- _REGISTROS DE DATOS_:
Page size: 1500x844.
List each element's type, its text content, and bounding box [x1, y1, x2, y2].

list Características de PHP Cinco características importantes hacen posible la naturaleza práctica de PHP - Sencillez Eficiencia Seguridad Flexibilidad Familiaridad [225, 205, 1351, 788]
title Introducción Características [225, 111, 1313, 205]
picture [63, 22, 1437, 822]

- _OBJETIVO_: Pon las líneas de arriba en una tabla Markdown con dos columnas, «N.º» y «Texto», con el número de fila y la línea. Deja fuera las líneas en blanco.

- _RESPUESTA AL EJERCICIO_:
| N.º | Texto |
|---|---|
| 1 | Page size: 1500x844. |
| 2 | List each element's type, its text content, and bounding box [x1, y1, x2, y2]. |
| 3 | list Características de PHP Cinco características importantes hacen posible la naturaleza práctica de PHP - Sencillez Eficiencia Seguridad Flexibilidad Familiaridad [225, 205, 1351, 788] |
| 4 | title Introducción Características [225, 111, 1313, 205] |
| 5 | picture [63, 22, 1437, 822] |